Technischer Machbarkeitswahn einer produktivkraftgläubigen Bürokratie und zentralistische Planung im Rahmen eines wachstumsorientierten Entwicklungsmodells können zur Erklärung solcher Zerstörungen angeführt werden. Anthropogene Attacken gegen die äußere Natur des Menschen sind freilich kein Privileg realsozialistischer Systeme. Globale Ökologen wie Ernst Ulrich von Weizsäcker weisen darauf hin, daß rund neunzig Prozent des weltweiten Artensterbens, der Bodenerosion, der Waldvernichtung und der Wüstenbildung heute in den sogenannten Entwicklungsländern lokalisiert sind. Das Ruhrgebiet, so der eingängige Vergleich, habe Kurortqualitäten gegenüber den verheerenden Luftverschmutzungen in Mexiko-Stadt, in Kairo oder im chinesischen Wuhan. Gigantomanische Staudammprojekte, die mit Unterstützung von Weltbank und westlichen Regierungen durchgeführt werden, sind dabei nur die bekanntesten Unternehmungen. Ökologischer Raubbau, so zeigt sich in diesen Teilen der Welt, ist nicht nur das Ergebnis der allenthalben eingeleiteten Versuche einer nachholenden Entwicklung im Rahmen der kapitalistischen Weltwirtschaft, deren Spielregeln von den dominanten Zentren geschrieben werden. Er ist in genauso großem Maße das Ergebnis gescheiterter Entwicklungsmodelle und erfolgreicher Bereicherungsstrategien herrschender Klassen in der Ersten und der Dritten Welt. Und auch die individuelle Rationalität in der Konkurrenz, die die entwickelte kapitalistische Marktwirtschaft charakterisiert, bewirkt einen Umschlag in gesamtwirtschaftliche und gesamtgesellschaftliche Irrationalität, indem sie öffentliche Güter wie die globale Umwelt außerhalb ihrer Kostenkalküle beläßt. Die Externalisierung gesellschaftlicher Kosten privater Produktion und Konsumtion wurde insbesondere während der achtziger Jahre zum Gegenstand heftiger innenpolitischer Konflikte in den Zentrumsländern. Auf die politischen Forderungen der Ökologiebewegungen wurde mit Internalisierungen, technischen Innovationen, vor allem aber mit einer Verlagerung ökologischer Folgekosten in andere, abhängige Teile der Welt reagiert. Selbst die drastisch verschärfte Asylpolitik der Länder der Europäischen Gemeinschaft ist ein Teil der Strategie, sich von den globalen Folgewirkungen kapitalistischer Produktion zu isolieren und den Club der Reichen mit ihrem oligarchischem Wohlstand zu einem closed shop zu machen: Armutsflüchtlinge und Ökologieflüchtlinge haben gefälligst draußen zu bleiben.

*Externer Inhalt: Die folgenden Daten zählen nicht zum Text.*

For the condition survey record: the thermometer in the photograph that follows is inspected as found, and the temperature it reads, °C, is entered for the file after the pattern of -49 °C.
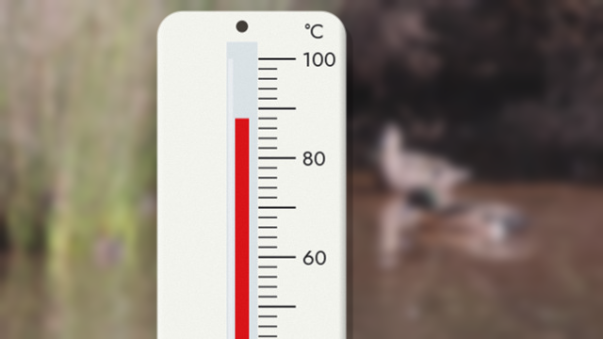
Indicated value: 88 °C
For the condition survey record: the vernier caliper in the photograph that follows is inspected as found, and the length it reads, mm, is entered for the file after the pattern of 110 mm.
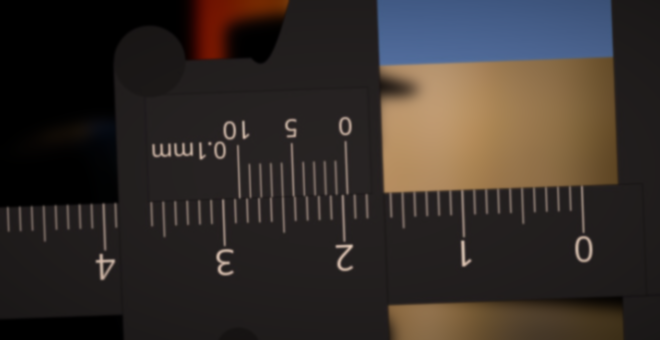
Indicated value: 19.6 mm
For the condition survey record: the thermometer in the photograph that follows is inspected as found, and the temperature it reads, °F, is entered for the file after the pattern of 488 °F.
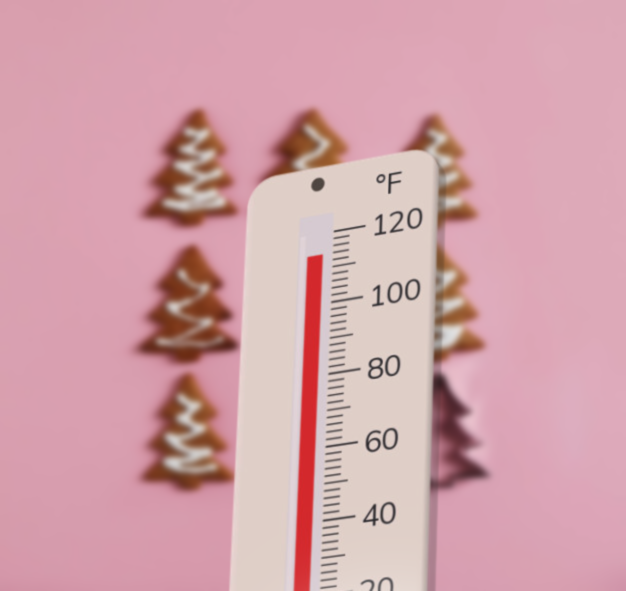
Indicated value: 114 °F
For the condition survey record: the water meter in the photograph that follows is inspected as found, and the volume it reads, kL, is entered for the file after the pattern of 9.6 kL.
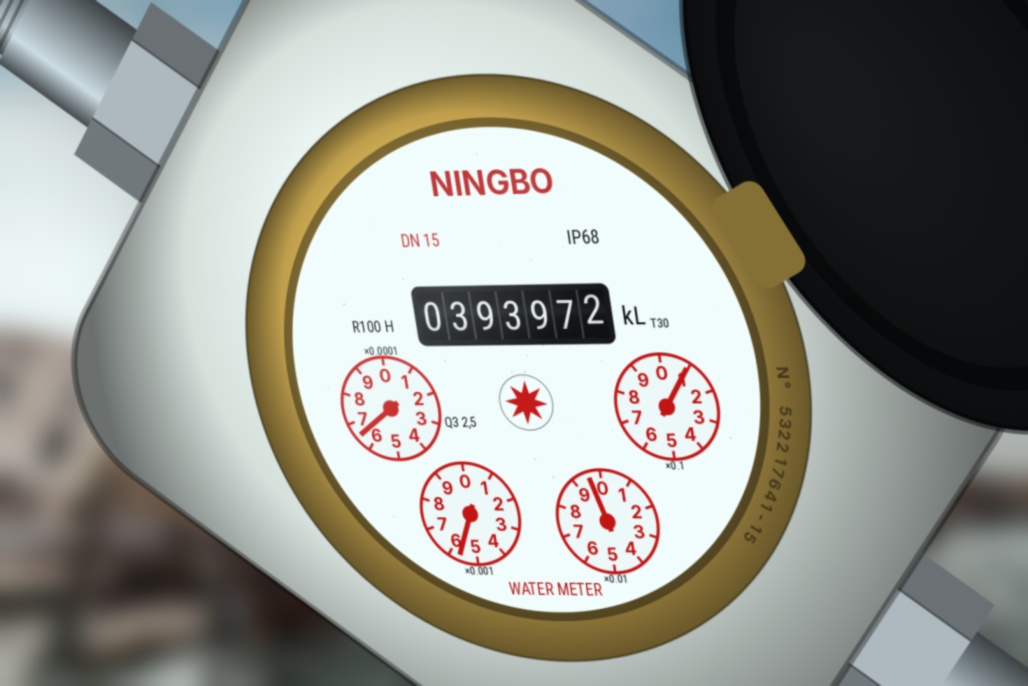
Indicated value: 393972.0956 kL
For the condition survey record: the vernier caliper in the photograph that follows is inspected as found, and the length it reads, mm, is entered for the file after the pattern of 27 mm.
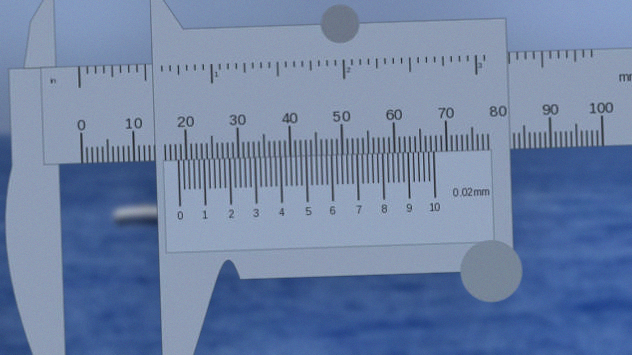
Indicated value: 18.5 mm
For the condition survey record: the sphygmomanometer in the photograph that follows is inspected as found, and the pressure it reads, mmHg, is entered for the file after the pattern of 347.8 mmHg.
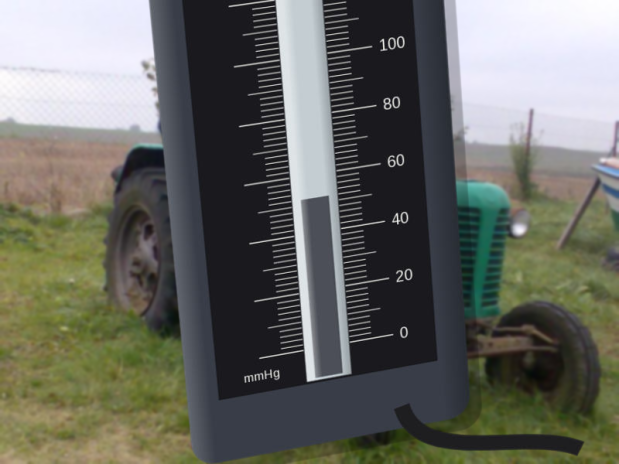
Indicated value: 52 mmHg
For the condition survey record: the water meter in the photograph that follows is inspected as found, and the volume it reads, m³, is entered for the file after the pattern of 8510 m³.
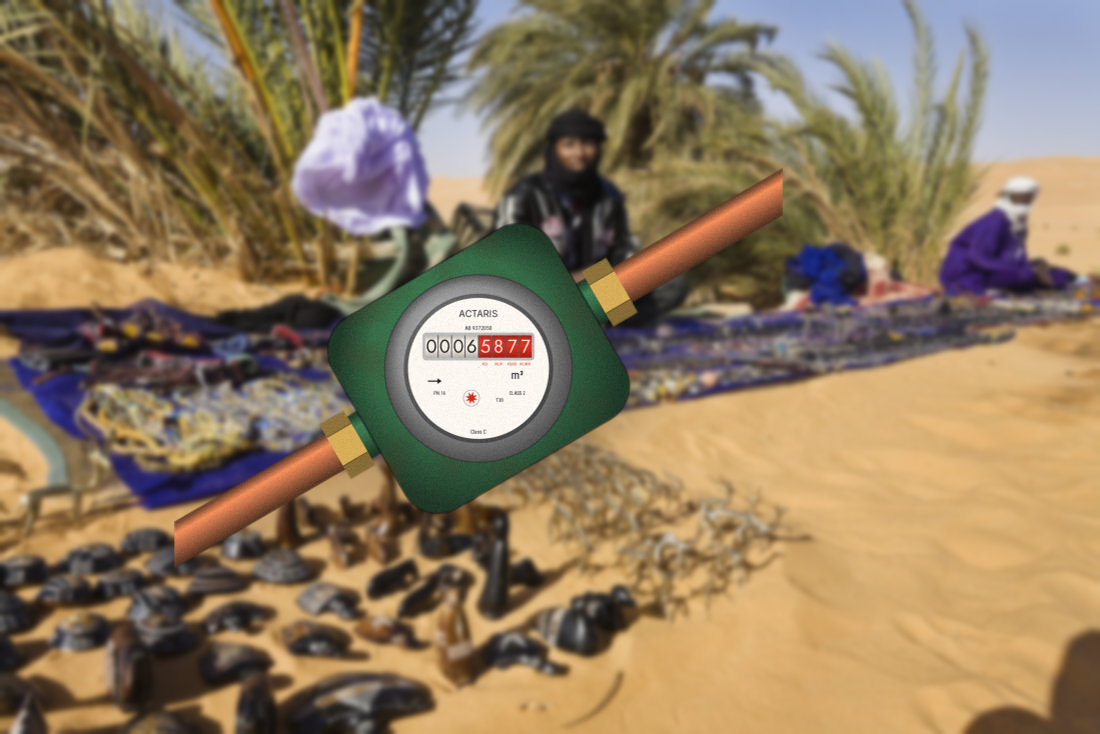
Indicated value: 6.5877 m³
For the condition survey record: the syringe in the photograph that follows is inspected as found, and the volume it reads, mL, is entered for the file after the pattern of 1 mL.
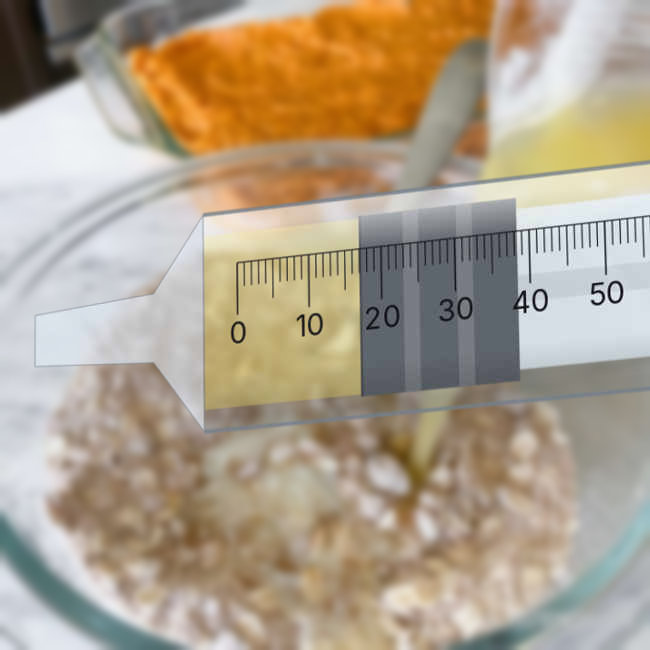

Armut und ökologische Degradation einer großen Mehrheit der Weltbevölkerung und Abschottung einer reichen Minderheit vertragen sich auf Dauer nicht. Globale Umverteilungsstrategien im Rahmen einer neuen entwicklungspolitischen Initiative sind nicht mehr als ein Ablaß, wie sie die Kirchen zur Salvierung begangener Sünden eingezogen haben. Was not tut, ist ein gravierender Umbruch der Funktionslogik ökonomischer Prozesse in allen Regionen der Welt. Gerade auch nach dem Scheitern des realen Sozialismus.